**Given information**:
= = =

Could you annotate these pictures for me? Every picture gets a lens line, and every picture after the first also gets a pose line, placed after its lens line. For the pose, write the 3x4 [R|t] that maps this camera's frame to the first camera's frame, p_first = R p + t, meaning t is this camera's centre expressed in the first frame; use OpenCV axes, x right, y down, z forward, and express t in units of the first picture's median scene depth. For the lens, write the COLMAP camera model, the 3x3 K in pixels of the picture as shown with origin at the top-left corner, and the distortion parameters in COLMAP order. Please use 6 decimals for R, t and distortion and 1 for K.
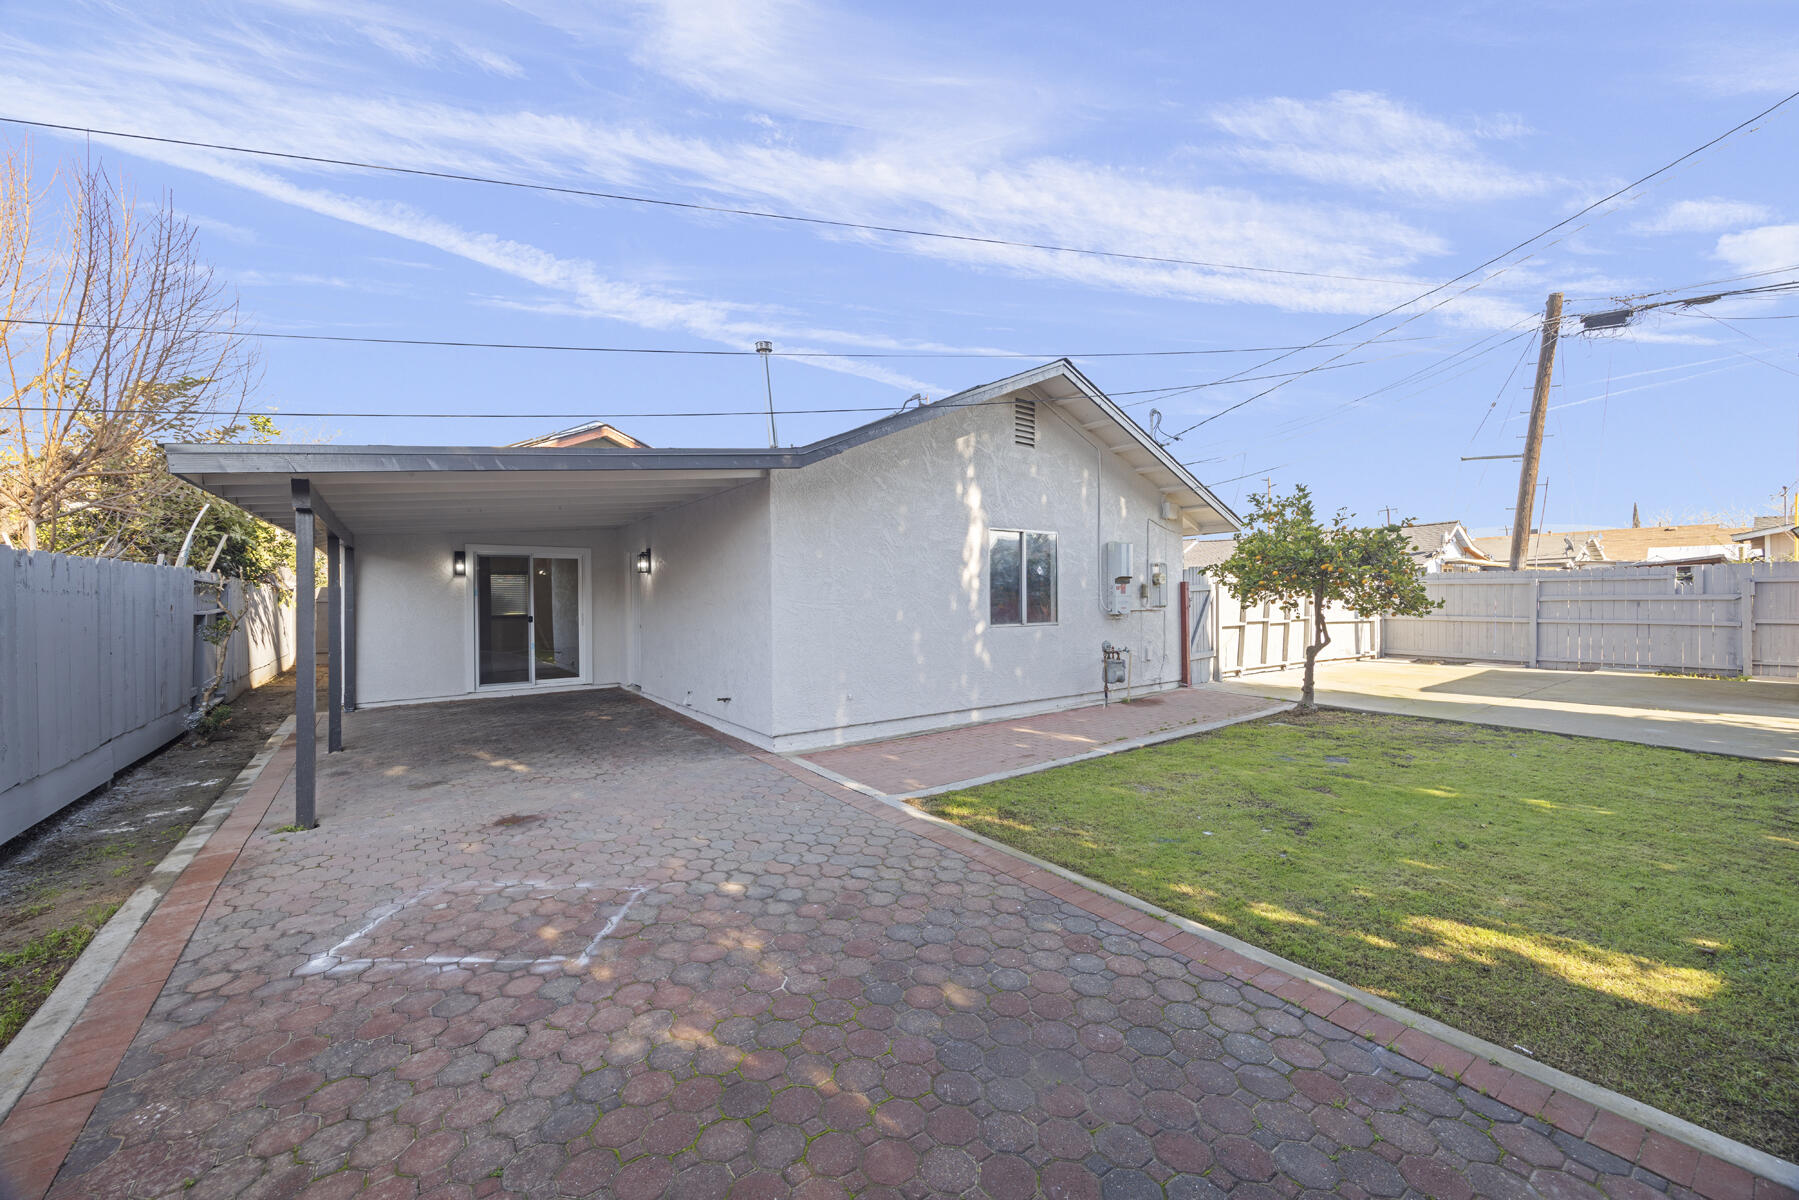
lens RADIAL K [[695.4, 0, 899.0], [0, 695.4, 602.5], [0, 0, 1]] dist [-0.002241, 0.000431]
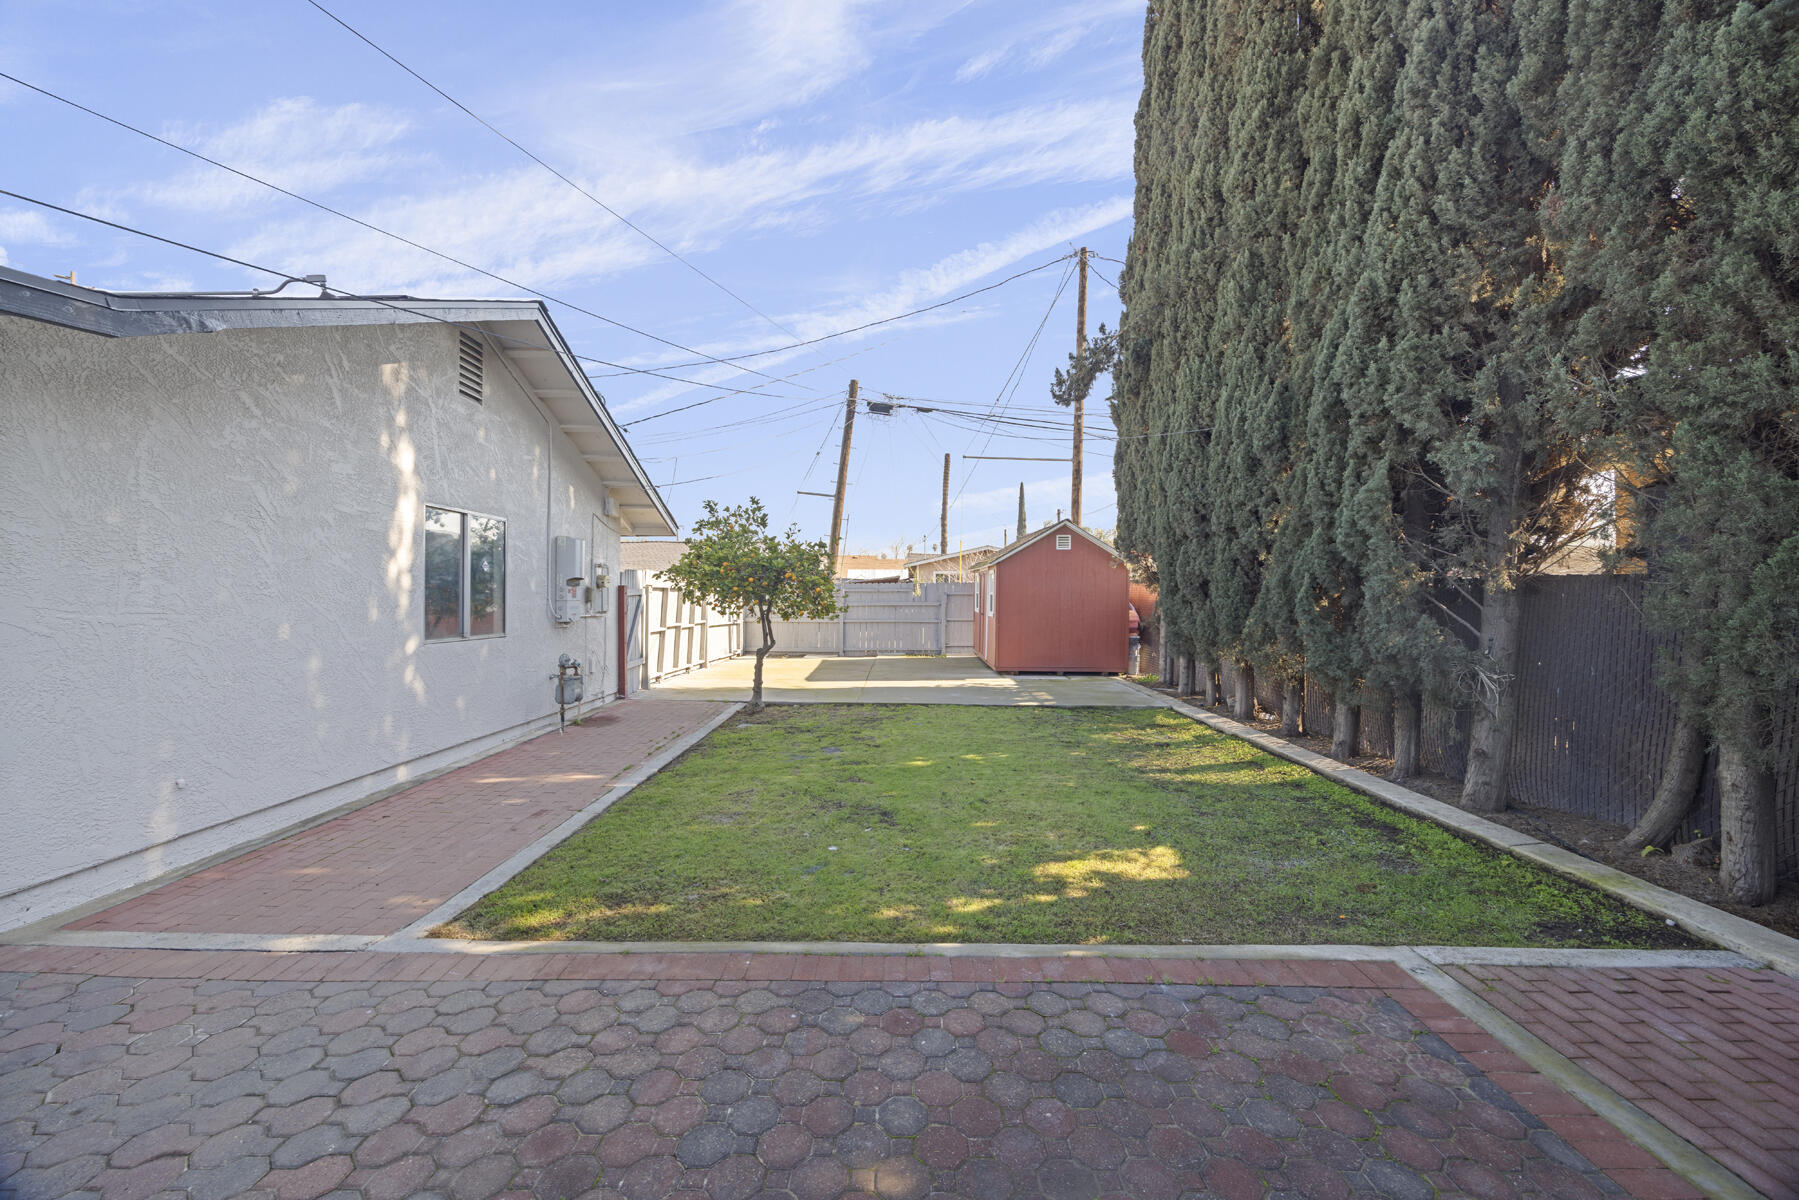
lens RADIAL K [[695.4, 0, 900.2], [0, 695.4, 600.7], [0, 0, 1]] dist [-0.002241, 0.000431]
pose [[0.584024, 0.006657, 0.811709, -0.176050], [-0.000236, 0.999968, -0.008031, -0.002945], [-0.811736, 0.004499, 0.584007, 0.217121]]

= = =

**Your assignment**:
Restate all of the material word for word, leaving every picture out.

**Result below**:
Could you annotate these pictures for me? Every picture gets a lens line, and every picture after the first also gets a pose line, placed after its lens line. For the pose, write the 3x4 [R|t] that maps this camera's frame to the first camera's frame, p_first = R p + t, meaning t is this camera's centre expressed in the first frame; use OpenCV axes, x right, y down, z forward, and express t in units of the first picture's median scene depth. For the lens, write the COLMAP camera model, the 3x3 K in pixels of the picture as shown with origin at the top-left corner, and the distortion parameters in COLMAP order. Please use 6 decimals for R, t and distortion and 1 for K.
lens RADIAL K [[695.4, 0, 899.0], [0, 695.4, 602.5], [0, 0, 1]] dist [-0.002241, 0.000431]
lens RADIAL K [[695.4, 0, 900.2], [0, 695.4, 600.7], [0, 0, 1]] dist [-0.002241, 0.000431]
pose [[0.584024, 0.006657, 0.811709, -0.176050], [-0.000236, 0.999968, -0.008031, -0.002945], [-0.811736, 0.004499, 0.584007, 0.217121]]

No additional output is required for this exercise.